In business since 2003 and really booming since 2008, Elfiq’s appliances allow businesses to share multiple Internet connections from multiple ISPs. It offers products for the SMB through to the enterprise
For Jean Pascal Hebert, vice president of business development at Elfiq, there’s a very powerful motivator for signing up with distribution – awareness.
“About 70 per cent of our potential audience, both end user and VAR, have no idea that this product category exists,” Hebert said of Elfiq’s wares. “We’re bringing to the Canadian channel a mission-critical solution for their customers, a basic requirement for companies of 100 people and up.”
Greg Myers, vice president of marketing at Tech Data Canada, said Elfiq’s product line is a natural extension of the distributor’s existing data centre and networking plays, and that Elfiq was brought on board at least in part because of demand from resellers “for us to represent more networking technologies.”
Myers echoed Hebert’s comments on the importance of the Elfiq solution.
“How many times a day do resellers, do distributors, do vendors turn to the search engine to find some information?” he said, suggesting the crucial nature of the Internet for business today.
Although it’s Canadian born and raised, Hebert describes penetration of Elfiq in this country as “very low.” Part of that is because the company found “immediate success” south of the border, and went after the demand there. Part of that is thanks to international lead gathering through Google. But now, he says, Elfiq wants to invest in building up its channel in its home country, starting with the Tech Data relationship.

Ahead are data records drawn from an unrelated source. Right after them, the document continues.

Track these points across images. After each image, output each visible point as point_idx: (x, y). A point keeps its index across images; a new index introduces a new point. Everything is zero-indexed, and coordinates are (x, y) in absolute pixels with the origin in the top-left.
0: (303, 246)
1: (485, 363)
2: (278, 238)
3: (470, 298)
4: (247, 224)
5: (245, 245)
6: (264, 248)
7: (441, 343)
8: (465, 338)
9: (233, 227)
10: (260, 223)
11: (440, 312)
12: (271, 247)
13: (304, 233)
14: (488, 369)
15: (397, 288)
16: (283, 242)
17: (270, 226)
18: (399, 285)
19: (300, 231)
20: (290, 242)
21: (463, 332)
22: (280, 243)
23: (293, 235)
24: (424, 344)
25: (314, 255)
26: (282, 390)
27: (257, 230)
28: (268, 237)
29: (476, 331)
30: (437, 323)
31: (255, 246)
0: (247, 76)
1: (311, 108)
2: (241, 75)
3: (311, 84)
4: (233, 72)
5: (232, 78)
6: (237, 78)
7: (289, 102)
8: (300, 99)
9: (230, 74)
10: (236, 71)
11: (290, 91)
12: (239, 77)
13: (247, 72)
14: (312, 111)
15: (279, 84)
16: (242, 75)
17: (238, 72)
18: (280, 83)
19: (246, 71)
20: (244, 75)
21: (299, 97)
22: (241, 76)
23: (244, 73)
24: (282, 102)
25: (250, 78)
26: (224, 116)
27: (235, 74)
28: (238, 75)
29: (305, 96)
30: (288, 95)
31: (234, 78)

Myers said Tech Data is planning “a number of marketing initiatives” around Elfiq to target a broad base of its resellers. A first wave of awareness-building will be followed up by creating sales opportunities that will match Elfiq telesales reps with the partners’ own sales staff. It’s an opportunity that Hebert said his company relishes.

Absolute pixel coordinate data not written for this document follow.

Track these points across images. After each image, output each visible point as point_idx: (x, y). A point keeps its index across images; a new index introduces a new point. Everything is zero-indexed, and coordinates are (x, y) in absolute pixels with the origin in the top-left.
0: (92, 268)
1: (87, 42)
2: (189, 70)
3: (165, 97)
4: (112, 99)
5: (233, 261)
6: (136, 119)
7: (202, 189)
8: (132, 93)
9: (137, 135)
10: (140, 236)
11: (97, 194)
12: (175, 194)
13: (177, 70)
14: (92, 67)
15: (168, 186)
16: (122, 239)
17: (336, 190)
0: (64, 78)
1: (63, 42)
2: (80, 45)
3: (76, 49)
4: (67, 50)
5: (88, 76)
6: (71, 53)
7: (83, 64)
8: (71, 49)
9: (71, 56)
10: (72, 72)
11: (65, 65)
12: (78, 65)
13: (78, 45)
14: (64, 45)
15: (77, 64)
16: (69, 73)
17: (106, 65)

“We love those three-way engagements. They allow us to answer the questions of the customer, cut through misconceptions and really accelerate the deal,” he said.
Doing joint calls on customers can be concerning to a solution provider, particularly when working with an unfamiliar vendor. But Hebert said Elfiq’s processes are designed to make it much harder for a sales rep to take a deal direct than to field it through the channel. In fact, going direct requires specific permission from management.
“There’s only one way we’re going to win, and that’s through the channel,” Hebert said. “That’s where our growth comes from.”
The vendor’s channel program is a two-tiered structure, with a broad base level that includes no revenue commitments, sales and marketing tools and support, access to NFR products. There’s also an Elite tier, an invitation-only package for the company’s most strategic partners. With that structure, the company hopes to build a broad base of partners who are selling it’s products – “Any reseller can take our product and run and do some business with it,” Hebert said – while still building a loyal “inner-circle” of its top solution providers.
The top tier is decided by the history of the partner with Elfiq as well as the business model of the partner. “We want to protect organizations that are services-driven,” Hebert said.
Services are key because just about any product sold “should automatically be getting a professional services engagement” for configuration, architecture, additional networking gear and other network-centric services.
“If a VAR has a strong networking/telecom practice, the rampup is really quick,” Hebert said of onboarding partners.